#### DOCUMENT EXCERPT
*** Block opens ***

Since its founding, WordWrite has focused on storytelling. In this blog post, content manager Tara Darazio asks WordWrite chief storyteller Paul Furiga to explain our passion and focus.

Tara: Why is storytelling important and valuable in marketing? What does it add to marketing efforts, and why does it connect with an audience so strongly? 

Paul: Decades of research – and the results from our social media era – demonstrate that while people “decide rationally,” they “buy” emotionally. And whether the “buy” decision is a concept, a cause or a product or service, no tool is as powerful as storytelling to tap the emotional conscious that seals the buying decision. 

 

Tara: What are some tips to tell captivating stories? 

Paul: A good story provides a few essential elements: 

  • A relatable character or hero,  
  • A common challenge or issue, and 
  • A solution or resolution to the challenge that’s appealing to the intended audience.
     

Tara: What are some common mistakes to avoid when using storytelling in marketing? 

Paul: The most critical elements in successful storytelling are authenticity, fluency, and engagement. Specifically: 

  • The story needs to be rooted in truth; it can’t be saccharine or fantastical. 
  • Second, the storyteller needs to be a believable and fluent narrator – not a professional actor. The narrator needs to be relatable. 
  • And finally, and especially important for the organization that’s doing the marketing, the story must be one that the intended audience wants to see, hear or experience. 

This makes it crucial for the organization sharing the story to ensure that engagement is measured and tracked. Otherwise, the effort will be wasted. How will you know whether you are moving hearts and minds and delivering results? Only by having a clear sense of what success looks like before you begin, and by tracking that. 

 

Tara: If a marketing team or individual hasn’t worked with storytelling previously, where would you recommend they start?

Paul: Storytelling is both strategic and tactical. 

It’s best to begin at ground level, with personal stories and build storytelling skills from there. 

Pay attention to how storytelling masters like Disney and Pixar handle their storytelling, which definitely moves hearts and minds. What can you learn from them? 

Start by viewing the many great TED talks and other tools in which their storytelling experts share their secrets. 

 

Tara: What is WordWrite’s expertise in the storytelling arena? 

Over more than two decades and 300 clients, our focus has been on what we call the Capital S Story of our clients. This is the most important story an organization shares, because it answers four fundamental questions: Why someone would buy from you, work for you, invest in you or partner with you. 

This story gets that capital S because it stands above all the other stories that leaders and organizations share. This is the story that defines the very character and nature of an organization. 

Our work is rooted in science, from the work of psychoanalyst Carl Jung to mythologist Joseph Campbell and many others and seasoned with the real-world business insights of experts including Simon Sinek, who famously said, “People don’t buy what you do, they buy why you do it.” 

One way of looking at what we do is that we uncover the why of what our clients do and align that with classic archetypal stories like those Jung and Campbell identified. Our goal is to help organizations share their Capital S Story in ways that are unique, compelling and memorable. In our experience, this process delivers the best possible results. 

The Capital S Story is so important, I wrote a book about it, and our process: Finding Your Capital S Story, Why Your Story Drives Your Brand, available on Amazon. 

 

Tara: What’s the one takeaway you’d like us to know about the power of storytelling in business? 

Paul: Storytelling is both the oldest form of human communication and also the best form for today’s busy, cluttered, social media world. Our brains are wired for storytelling. Though none of us today were present when the first person who started a fire on purpose taught the second person how to do it, I am fairly confident they told a story to show them how to do it.

*** Block closes ***

#### MATERIAL PROVIDED
*** Block opens ***

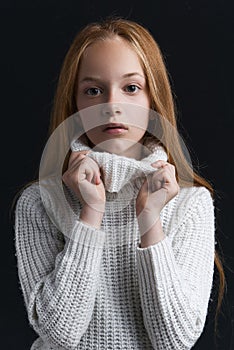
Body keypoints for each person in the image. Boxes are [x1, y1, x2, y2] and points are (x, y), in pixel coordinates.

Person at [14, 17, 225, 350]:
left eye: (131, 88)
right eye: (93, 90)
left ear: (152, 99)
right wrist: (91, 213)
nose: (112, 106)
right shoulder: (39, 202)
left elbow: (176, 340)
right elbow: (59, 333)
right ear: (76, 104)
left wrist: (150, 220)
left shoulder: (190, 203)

*** Block closes ***

#### YOUR TASK
Quote verbatim the passage of the storytelling interview that opens with the words "Tara: What is" and closes with "partner with you.".

#### TASK RESPONSE
Tara: What is WordWrite’s expertise in the storytelling arena? 

Over more than two decades and 300 clients, our focus has been on what we call the Capital S Story of our clients. This is the most important story an organization shares, because it answers four fundamental questions: Why someone would buy from you, work for you, invest in you or partner with you.